*** Block opens ***

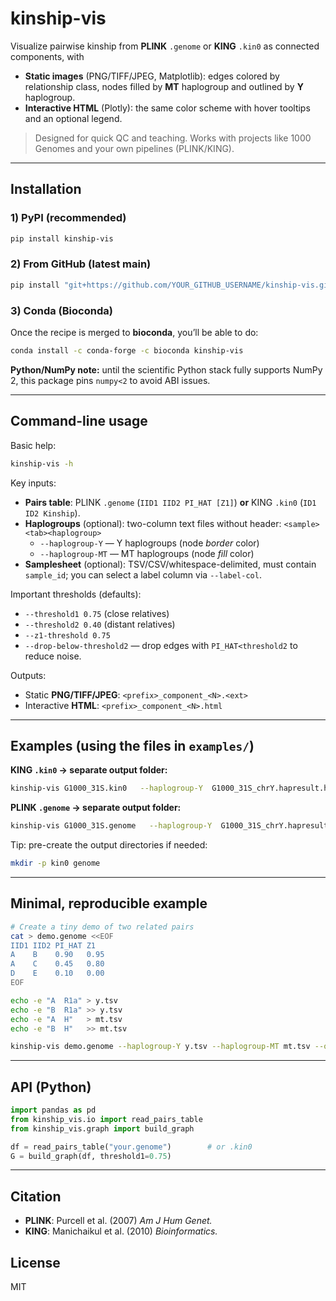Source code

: # kinship-vis

Visualize pairwise kinship from **PLINK** `.genome` or **KING** `.kin0` as connected components, with
- **Static images** (PNG/TIFF/JPEG, Matplotlib): edges colored by relationship class, nodes filled by **MT** haplogroup and outlined by **Y** haplogroup.
- **Interactive HTML** (Plotly): the same color scheme with hover tooltips and an optional legend.

> Designed for quick QC and teaching. Works with projects like 1000 Genomes and your own pipelines (PLINK/KING).

---

## Installation

### 1) PyPI (recommended)
```bash
pip install kinship-vis
```

### 2) From GitHub (latest main)
```bash
pip install "git+https://github.com/YOUR_GITHUB_USERNAME/kinship-vis.git"
```

### 3) Conda (Bioconda)
Once the recipe is merged to **bioconda**, you’ll be able to do:
```bash
conda install -c conda-forge -c bioconda kinship-vis
```

**Python/NumPy note:** until the scientific Python stack fully supports NumPy 2, this package pins `numpy<2` to avoid ABI issues.

---

## Command-line usage

Basic help:
```bash
kinship-vis -h
```

Key inputs:
- **Pairs table**: PLINK `.genome` (`IID1 IID2 PI_HAT [Z1]`) **or** KING `.kin0` (`ID1 ID2 Kinship`).
- **Haplogroups** (optional): two-column text files without header: `<sample><tab><haplogroup>`
  - `--haplogroup-Y` — Y haplogroups (node *border* color)
  - `--haplogroup-MT` — MT haplogroups (node *fill* color)
- **Samplesheet** (optional): TSV/CSV/whitespace-delimited, must contain `sample_id`; you can select a label column via `--label-col`.

Important thresholds (defaults):
- `--threshold1 0.75` (close relatives)
- `--threshold2 0.40` (distant relatives)
- `--z1-threshold 0.75`
- `--drop-below-threshold2` — drop edges with `PI_HAT<threshold2` to reduce noise.

Outputs:
- Static **PNG/TIFF/JPEG**: `<prefix>_component_<N>.<ext>`
- Interactive **HTML**: `<prefix>_component_<N>.html`

---

## Examples (using the files in `examples/`)

**KING `.kin0` → separate output folder:**
```bash
kinship-vis G1000_31S.kin0   --haplogroup-Y  G1000_31S_chrY.hapresult.hg   --haplogroup-MT G1000_31S_chrMT_haplogrep.txt   --output kin0/kinship --legend --drop-below-threshold2
```

**PLINK `.genome` → separate output folder:**
```bash
kinship-vis G1000_31S.genome   --haplogroup-Y  G1000_31S_chrY.hapresult.hg   --haplogroup-MT G1000_31S_chrMT_haplogrep.txt   --output genome/kinship --legend --drop-below-threshold2
```

Tip: pre-create the output directories if needed:
```bash
mkdir -p kin0 genome
```

---

## Minimal, reproducible example
```bash
# Create a tiny demo of two related pairs
cat > demo.genome <<EOF
IID1 IID2 PI_HAT Z1
A    B    0.90   0.95
A    C    0.45   0.80
D    E    0.10   0.00
EOF

echo -e "A	R1a" > y.tsv
echo -e "B	R1a" >> y.tsv
echo -e "A	H"   > mt.tsv
echo -e "B	H"   >> mt.tsv

kinship-vis demo.genome --haplogroup-Y y.tsv --haplogroup-MT mt.tsv --output demo/out --legend
```

---

## API (Python)
```python
import pandas as pd
from kinship_vis.io import read_pairs_table
from kinship_vis.graph import build_graph

df = read_pairs_table("your.genome")        # or .kin0
G = build_graph(df, threshold1=0.75)
```

---

## Citation
- **PLINK**: Purcell et al. (2007) *Am J Hum Genet.*
- **KING**: Manichaikul et al. (2010) *Bioinformatics.*

## License
MIT
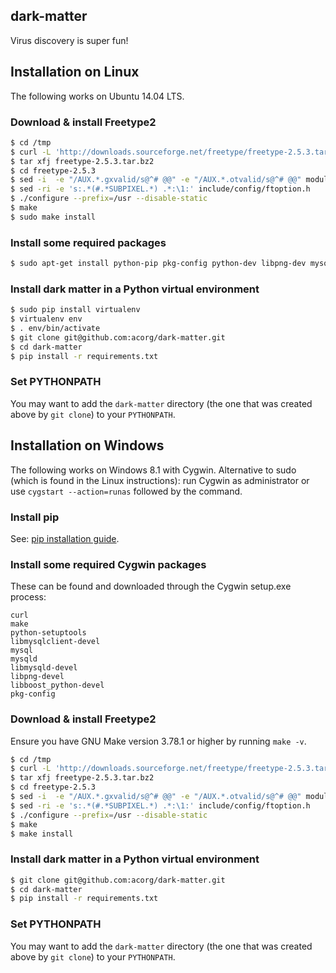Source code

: ## dark-matter

Virus discovery is super fun!

## Installation on Linux

The following works on Ubuntu 14.04 LTS.

### Download & install Freetype2

```sh
$ cd /tmp
$ curl -L 'http://downloads.sourceforge.net/freetype/freetype-2.5.3.tar.bz2' > freetype-2.5.3.tar.bz2
$ tar xfj freetype-2.5.3.tar.bz2
$ cd freetype-2.5.3
$ sed -i  -e "/AUX.*.gxvalid/s@^# @@" -e "/AUX.*.otvalid/s@^# @@" modules.cfg
$ sed -ri -e 's:.*(#.*SUBPIXEL.*) .*:\1:' include/config/ftoption.h
$ ./configure --prefix=/usr --disable-static
$ make
$ sudo make install
```

### Install some required packages

```sh
$ sudo apt-get install python-pip pkg-config python-dev libpng-dev mysql-server libmysqlclient-dev
```

### Install dark matter in a Python virtual environment

```sh
$ sudo pip install virtualenv
$ virtualenv env
$ . env/bin/activate
$ git clone git@github.com:acorg/dark-matter.git
$ cd dark-matter
$ pip install -r requirements.txt
```

### Set PYTHONPATH

You may want to add the `dark-matter` directory (the one that was created
above by `git clone`) to your `PYTHONPATH`.


## Installation on Windows

The following works on Windows 8.1 with Cygwin. Alternative to sudo (which is found in the Linux instructions): run Cygwin as administrator or use `cygstart --action=runas` followed by the command.

### Install pip

See: [pip installation guide](http://pip.readthedocs.org/en/latest/installing.html).

### Install some required Cygwin packages

These can be found and downloaded through the Cygwin setup.exe process:
```
curl
make
python-setuptools
libmysqlclient-devel
mysql
mysqld
libmysqld-devel
libpng-devel
libboost_python-devel
pkg-config
```

### Download & install Freetype2

Ensure you have GNU Make version 3.78.1 or higher by running `make -v`.

```sh
$ cd /tmp
$ curl -L 'http://downloads.sourceforge.net/freetype/freetype-2.5.3.tar.bz2' > freetype-2.5.3.tar.bz2
$ tar xfj freetype-2.5.3.tar.bz2
$ cd freetype-2.5.3
$ sed -i  -e "/AUX.*.gxvalid/s@^# @@" -e "/AUX.*.otvalid/s@^# @@" modules.cfg
$ sed -ri -e 's:.*(#.*SUBPIXEL.*) .*:\1:' include/config/ftoption.h
$ ./configure --prefix=/usr --disable-static
$ make
$ make install
```

### Install dark matter in a Python virtual environment

```sh
$ git clone git@github.com:acorg/dark-matter.git
$ cd dark-matter
$ pip install -r requirements.txt
```

### Set PYTHONPATH

You may want to add the `dark-matter` directory (the one that was created
above by `git clone`) to your `PYTHONPATH`.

*** Block closes ***

The problem -
Using the listing above, pull out all lines that hold the word "edges".

Exercise result -
- **Static images** (PNG/TIFF/JPEG, Matplotlib): edges colored by relationship class, nodes filled by **MT** haplogroup and outlined by **Y** haplogroup.
- `--drop-below-threshold2` — drop edges with `PI_HAT<threshold2` to reduce noise.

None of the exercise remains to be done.